Por supuesto, en las decisiones más graves o trascendentes siempre es meritorio consultar con personas sabias y experimentadas para buscar su consejo. También es necesario ser autocrítico y buscar la crítica constructiva. Muchas veces, no basta con la propia consideración, sino que se ha de consultar con las personas prudentes y de buen criterio; un consejo o una advertencia de un buen amigo, de un familiar sensato o de un sacerdote nos pueden abrir los ojos y hacer ver un aspecto que no habíamos contemplado. “Dos cabezas piensan más que una”, dice un refrán. De igual manera, es esencial adquirir el hábito de no resolver cosa alguna sin referirla a Dios y a su fin.

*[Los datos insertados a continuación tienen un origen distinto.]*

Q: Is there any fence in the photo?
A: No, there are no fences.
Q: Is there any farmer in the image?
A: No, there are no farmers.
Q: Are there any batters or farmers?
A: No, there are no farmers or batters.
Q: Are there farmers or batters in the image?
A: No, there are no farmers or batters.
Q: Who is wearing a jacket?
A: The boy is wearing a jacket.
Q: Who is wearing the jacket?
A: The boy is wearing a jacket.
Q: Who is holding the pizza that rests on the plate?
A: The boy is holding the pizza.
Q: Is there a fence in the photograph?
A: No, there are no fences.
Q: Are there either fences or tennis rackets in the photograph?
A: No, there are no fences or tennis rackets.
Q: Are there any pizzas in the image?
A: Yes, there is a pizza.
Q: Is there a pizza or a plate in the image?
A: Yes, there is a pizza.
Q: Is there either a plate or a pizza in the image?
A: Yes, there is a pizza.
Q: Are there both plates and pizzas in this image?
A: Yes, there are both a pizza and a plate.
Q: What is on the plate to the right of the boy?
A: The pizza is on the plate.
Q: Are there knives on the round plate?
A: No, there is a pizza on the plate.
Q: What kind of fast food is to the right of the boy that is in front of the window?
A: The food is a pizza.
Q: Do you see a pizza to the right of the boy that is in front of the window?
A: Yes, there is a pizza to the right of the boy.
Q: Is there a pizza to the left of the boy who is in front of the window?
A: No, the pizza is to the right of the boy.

Por todo ello es que la virtud de la humildad es vital para ejercer la virtud de la prudencia.

También es muy importante destacar que, es tan relevante reflexionar y deliberar una decisión como huir de la indecisión y evitar la excesiva vacilación porque, entonces, podemos caer en la procrastinación, es decir, en la postergación y en la evasión. Retomando de nuevo la parábola de los talentos (Mt 25,14-30), leemos: “…el que recibió uno, hizo un hoyo en la tierra y escondió el dinero de su patrón…” Sabemos que este servidor tuvo miedo y creyó que cumplía con su patrón simplemente con devolverle el talento; pero, la parábola sigue: “Quítenle, pues, el talento y entréguenselo al que tiene diez. Porque al que produce se le dará y tendrá en abundancia, pero al que no produce se le quitará hasta lo que tiene. Y a ese servidor inútil échenlo a la oscuridad de allá afuera: allí habrá llanto y desesperación”.

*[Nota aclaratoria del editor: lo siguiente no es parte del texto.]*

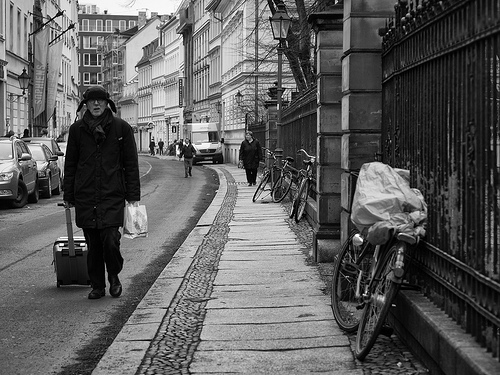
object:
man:
[50, 85, 142, 301]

En este sentido, debemos ser sinceros y reconocer que, en ocasiones, cuando algo no nos gusta o nos incomoda argumentamos que es prudencia lo que en realidad es pereza o comodidad. Damos un sin fin de razones e inventamos obstáculos, incluso ante nosotros mismos,  para evitar comprometernos y tomar acción. El egoísmo y el temor también los disfrazamos de prudencia. Seamos conscientes que todas estas son conductas nocivas que nos hacen caer, precisamente, en la imprudencia.

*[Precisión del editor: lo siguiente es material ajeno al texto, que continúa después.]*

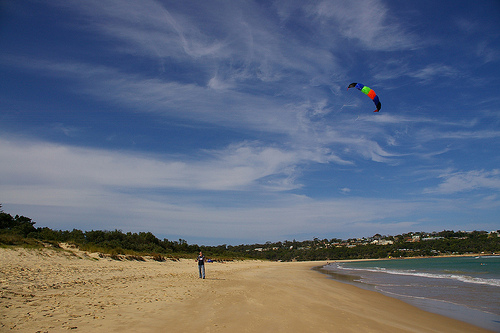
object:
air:
[6, 11, 499, 332]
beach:
[0, 238, 495, 333]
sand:
[0, 235, 499, 333]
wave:
[329, 260, 499, 289]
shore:
[307, 255, 498, 333]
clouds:
[0, 0, 498, 243]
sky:
[1, 2, 500, 247]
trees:
[0, 204, 500, 261]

La persona prudente hace lo que puede y calcula hasta dónde puede; por ello, hay un equilibrio entre audacia y precaución. Ser prudente no significa dejar de tomar riesgos, significa medirlos y poner medios para evitarlos; y a partir de ahí, actuar con la mayor responsabilidad.

La prudencia cristiana

Además hay que tener siempre presente que la prudencia cristiana también se apoya en medios sobrenaturales como son los sacramentos y la oración. La confianza de que, con estos medios, Dios nos da la gracia para discernir y cumplir su voluntad debe estar presente en cada cristiano.

Podemos abundar aún más en este sentido cuando decimos que la regla de la prudencia cristiana no es la sola razón, sino la razón iluminada por la fe. Su expresión más noble la encontramos en el Sermón de la Montaña, contenido en el capítulo 5 del Evangelio de San Mateo. En esta enseñanza podemos ver la plenitud de la virtud de la prudencia cristiana: “[…] Ustedes son luz para el mundo. No se puede esconder una ciudad edificada sobre un cerro. No se enciende una lámpara para esconderla en un tiesto, sino para ponerla en un candelero a fin de que alumbre a todos los de la casa. Así pues, debe brillar su luz ante los hombres, para que vean sus buenas obras y glorifiquen al Padre de ustedes que está en los Cielos […]”

Concluimos, pues, que la prudencia se puede resumir así: buenas obras que glorifican a nuestro Padre que está en los Cielos.

Acerca de la autora: Nereyda Rodríguez Ayala se ha desempeñado como reportera de prensa escrita en la agencia de noticias NOTIFAX; ha sido Asesora de Prensa y Relaciones Públicas en el Senado de la República Mexicana; ha colaborado en el monitoreo, análisis y redacción de la información transmitida por radio televisión en el Instituto Federal de Producción de Programas Informativos y Especiales (CEPROPIE) y en el Instituto Mexicano de Televisión. Actualmente es docente de diversas materias de Comunicación Social en el Instituto de Comunicación y Filosofía (COMFIL). Desde el año 2004 pertenece a la Misión Evangelizadora (Misión 2000).